Tidy Tuesday: NHL Goalscorers

Jonny Law
2020-03-03

First install the Tidy Tuesday R package.


# install.packages("remotes")
remotes::install_github("thebioengineer/tidytuesdayR")

The data for this Tuesday can be downloaded using tt_load.


tuesdata <- tidytuesdayR::tt_load('2020-03-03')

    Downloading file 1 of 3: `game_goals.csv`
    Downloading file 2 of 3: `season_goals.csv`
    Downloading file 3 of 3: `top_250.csv`

Unfortunately this only grabbed one file - the top 250 goalscorers. First look at this file.

Top Career Goalscorers


tuesdata$top_250 %>% 
  top_n(30, wt = total_goals) %>% 
  mutate(player = forcats::fct_reorder(player, total_goals)) %>% 
  ggplot(aes(x = player, y = total_goals)) +
  geom_col() +
  coord_flip() 

Average goals per season


parse_end_year <- function(years) {
  end_tens <- substr(years, 6, 7)
  possible_end <- as.numeric(paste0(substr(years, 1, 2), end_tens))
  start <- as.numeric(substr(years, 1, 4))
  if (possible_end - start > 0) {
    possible_end
  } else {
    as.numeric(paste0(20, end_tens))
  }
}

options(scipen = 99)
tuesdata$top_250 %>%
  rowwise() %>% 
  mutate(
    yr_end = parse_end_year(years),
    seasons = yr_end - yr_start,
    average_goals_per_season = total_goals / seasons,
    decade = cut(yr_start, breaks = seq(1920, 2020, by = 10), dig.lab = 10)
  ) %>% 
  ungroup() %>% 
  # group_by(decade) %>% 
  mutate(player = forcats::fct_reorder(player, average_goals_per_season)) %>% 
  top_n(30, wt = average_goals_per_season) %>%
  ggplot(aes(x = player, y = average_goals_per_season, fill = active)) +
  geom_col() +
  coord_flip()


  # facet_wrap( ~ decade, scales = "free_y")

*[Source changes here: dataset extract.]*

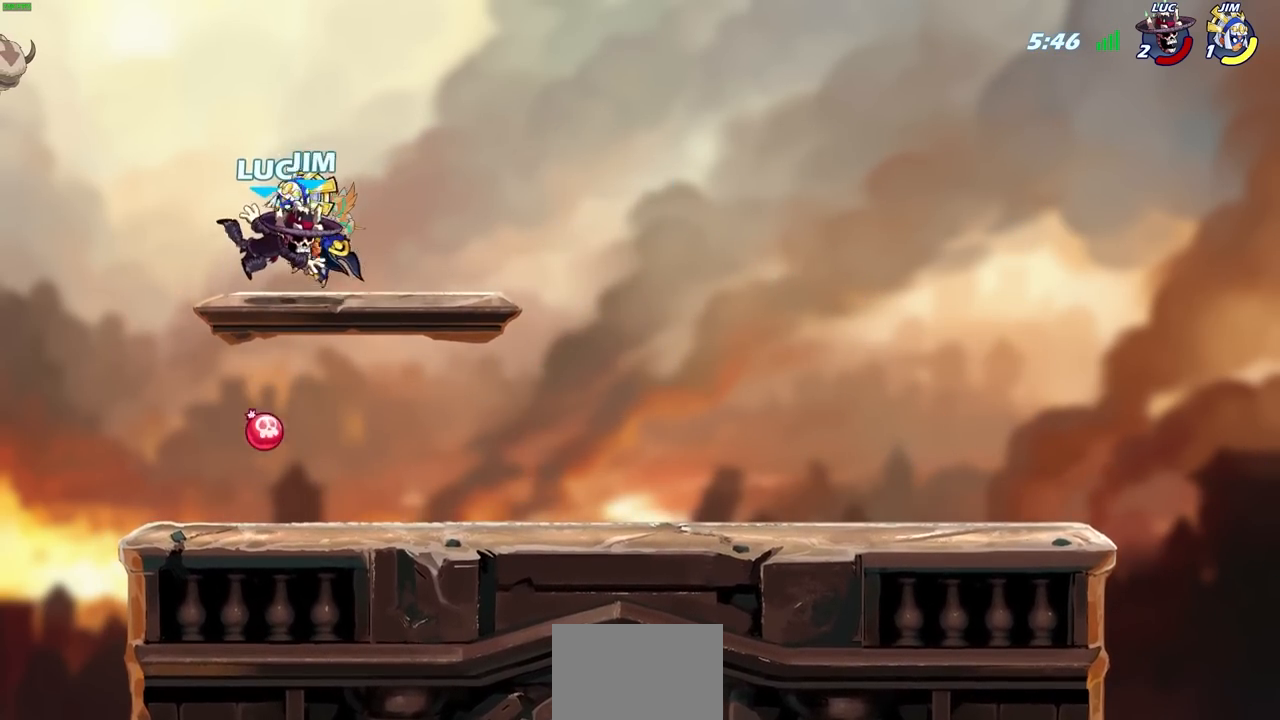
{"buttons": ["R2"], "left_stick": "down-left", "right_stick": "center", "events": [[300, "left_stick", "down-left"], [333, "R2", "down"]]}
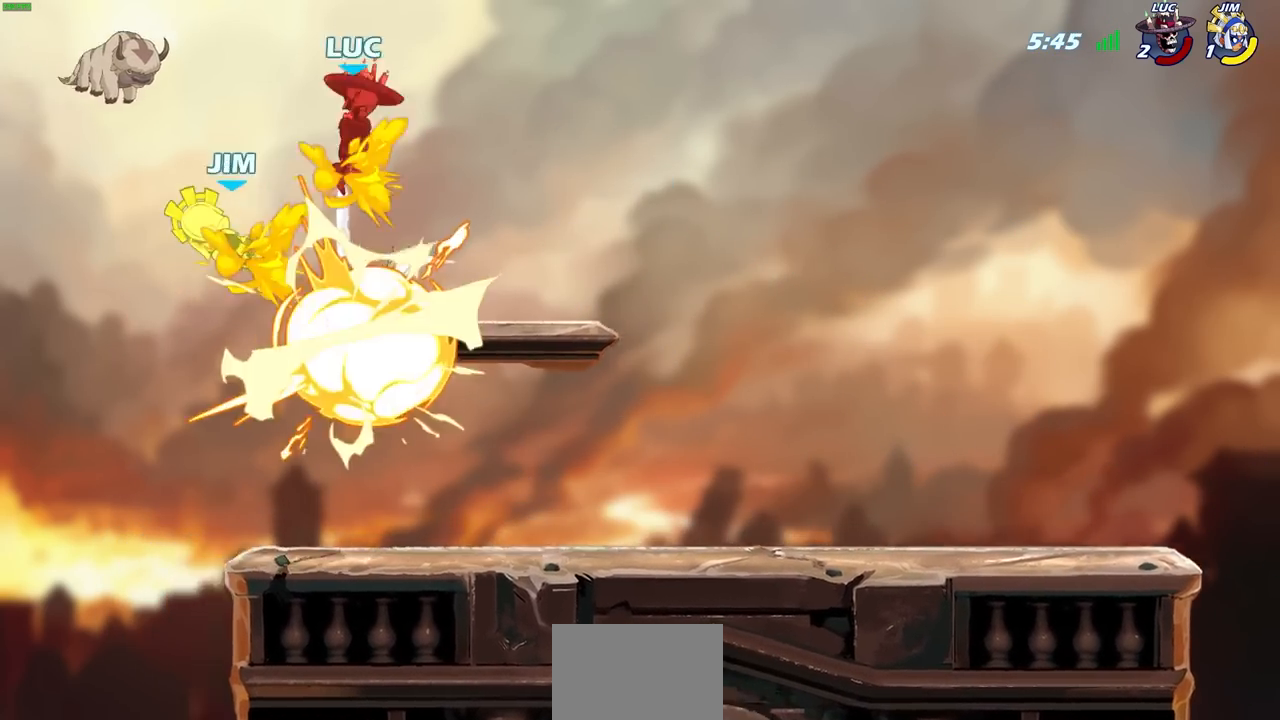
{"buttons": ["R2"], "left_stick": "down-left", "right_stick": "center", "events": [[183, "left_stick", "center"], [250, "R2", "up"], [467, "R2", "down"], [483, "left_stick", "down-left"]]}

goals_per_season <- tuesdata$top_250 %>%
  rowwise() %>%
  mutate(
    yr_end = parse_end_year(years),
    seasons = yr_end - yr_start,
    average_goals_per_season = total_goals / seasons,
    decade = cut(
      yr_start,
      breaks = seq(1920, 2020, by = 10),
      dig.lab = 10
    )
  ) %>%
  ungroup()

ggplot() +
  geom_point(data = goals_per_season,
             aes(x = seasons, y = average_goals_per_season)) +
  ggrepel::geom_label_repel(data = top_n(goals_per_season, 10, total_goals), aes(x = seasons, y = average_goals_per_season, label = paste(player, total_goals), fill = active)) +
  xlab("Total Seasons in NHL") +
  ylab("Average Goals per Season") +
  theme_minimal() +
  labs(title = tools::toTitleCase("average goals per season and total number of seasons \nfor the top 250 NHL Goal Scorers"), subtitle = "Top 10 all-time goal scorers are labelled") +
  theme(legend.position = c(0.9, 0.9), legend.title = element_blank())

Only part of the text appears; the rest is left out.